Merz und Montenegro stärken deutsch-portugiesische Wirtschaft und Verteidigung
Anto LehmannMerz und Montenegro stärken deutsch-portugiesische Wirtschaft und Verteidigung
Bundeskanzler Friedrich Merz drängt auf engere wirtschaftliche und verteidigungspolitische Beziehungen zu Portugal. Der Besuch des portugiesischen Ministerpräsidenten Luís Montenegro in Berlin markiert einen entscheidenden Moment für beide Länder. Handel, Technologie und militärische Zusammenarbeit stehen ganz oben auf der Agenda.
Merz und Montenegro trafen sich, um über die Ausweitung des Handels durch neue Abkommen zu sprechen. Sie betonten die wachsende Partnerschaft zwischen deutschen und portugiesischen Unternehmen, insbesondere im Technologiebereich. Montenegro verwies auf einen Anstieg der portugiesischen Tech-Exporte um 150 Prozent im Jahr 2025 – maßgeblich getrieben durch deutsche Firmen.
Die Regierungschefs loteten zudem eine vertiefte Zusammenarbeit in der Verteidigungspolitik aus.
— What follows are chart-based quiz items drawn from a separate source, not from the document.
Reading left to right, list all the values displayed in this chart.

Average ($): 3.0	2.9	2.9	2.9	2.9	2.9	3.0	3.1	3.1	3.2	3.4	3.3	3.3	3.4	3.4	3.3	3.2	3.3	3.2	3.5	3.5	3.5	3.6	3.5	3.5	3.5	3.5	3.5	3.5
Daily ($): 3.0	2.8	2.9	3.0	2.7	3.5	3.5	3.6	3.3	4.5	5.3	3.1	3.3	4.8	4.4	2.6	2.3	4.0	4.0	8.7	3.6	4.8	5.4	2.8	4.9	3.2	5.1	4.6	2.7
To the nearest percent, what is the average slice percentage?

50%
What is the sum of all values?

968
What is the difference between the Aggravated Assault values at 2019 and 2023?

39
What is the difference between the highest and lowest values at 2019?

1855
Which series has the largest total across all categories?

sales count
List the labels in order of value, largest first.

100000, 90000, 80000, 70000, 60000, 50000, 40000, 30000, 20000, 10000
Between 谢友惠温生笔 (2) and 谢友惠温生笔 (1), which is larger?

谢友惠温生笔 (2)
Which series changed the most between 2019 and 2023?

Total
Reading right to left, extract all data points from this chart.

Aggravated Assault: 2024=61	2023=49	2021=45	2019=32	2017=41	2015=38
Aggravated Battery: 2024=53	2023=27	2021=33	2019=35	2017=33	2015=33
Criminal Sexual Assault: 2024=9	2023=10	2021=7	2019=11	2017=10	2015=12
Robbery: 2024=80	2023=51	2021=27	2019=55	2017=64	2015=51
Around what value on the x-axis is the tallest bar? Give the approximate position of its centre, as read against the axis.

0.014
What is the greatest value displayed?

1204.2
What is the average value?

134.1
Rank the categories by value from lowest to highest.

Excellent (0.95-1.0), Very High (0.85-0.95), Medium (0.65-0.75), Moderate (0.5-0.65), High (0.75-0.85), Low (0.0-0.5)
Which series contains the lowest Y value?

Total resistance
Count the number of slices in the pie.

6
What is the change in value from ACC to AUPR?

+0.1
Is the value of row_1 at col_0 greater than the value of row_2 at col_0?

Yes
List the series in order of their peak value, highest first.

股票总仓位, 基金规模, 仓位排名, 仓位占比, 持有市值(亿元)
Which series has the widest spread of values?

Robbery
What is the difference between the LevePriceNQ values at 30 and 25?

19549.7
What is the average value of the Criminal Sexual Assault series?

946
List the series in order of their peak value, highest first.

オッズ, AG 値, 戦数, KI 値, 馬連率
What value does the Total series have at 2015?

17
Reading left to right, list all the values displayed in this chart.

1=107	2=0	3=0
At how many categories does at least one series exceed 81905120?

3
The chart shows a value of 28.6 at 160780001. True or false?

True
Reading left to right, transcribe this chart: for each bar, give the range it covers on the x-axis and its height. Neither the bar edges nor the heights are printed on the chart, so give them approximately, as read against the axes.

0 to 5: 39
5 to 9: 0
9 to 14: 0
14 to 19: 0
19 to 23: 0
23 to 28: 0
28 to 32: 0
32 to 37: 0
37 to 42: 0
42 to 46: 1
Portugal prüft den Kauf des deutschen gepanzerten Fahrzeugsystems Boxer, was die militärische Integration vorantreiben könnte. Merz unterstrich die Bedeutung dieses Geschäfts für beide Seiten.
In der Luftfahrt sieht Merz Potenzial für eine engere Kooperation zwischen Lufthansa und TAP Air Portugal. Dies könnte neue Chancen für Handel und Reisen eröffnen. Gleichzeitig arbeiten die Digitalisierungsminister beider Länder an gemeinsamen Projekten zur digitalen Transformation.
Merz hob zudem die starke Nachfrage nach deutscher IT-Expertise in Portugal hervor. Dieser Trend passt zu den allgemeinen Bestrebungen, die wirtschaftlichen Bindungen während Montenegros Besuch zu festigen.
Die Gespräche zwischen Merz und Montenegro ebnen den Weg für künftige Partnerschaften. Portugals mögliche Beschaffung des Boxer-Systems und der Ausbau des Technologiehandels könnten die bilateralen Beziehungen neu gestalten. Beide Regierungschefs streben an, die Diskussionen in den kommenden Monaten in konkrete Vereinbarungen umzusetzen.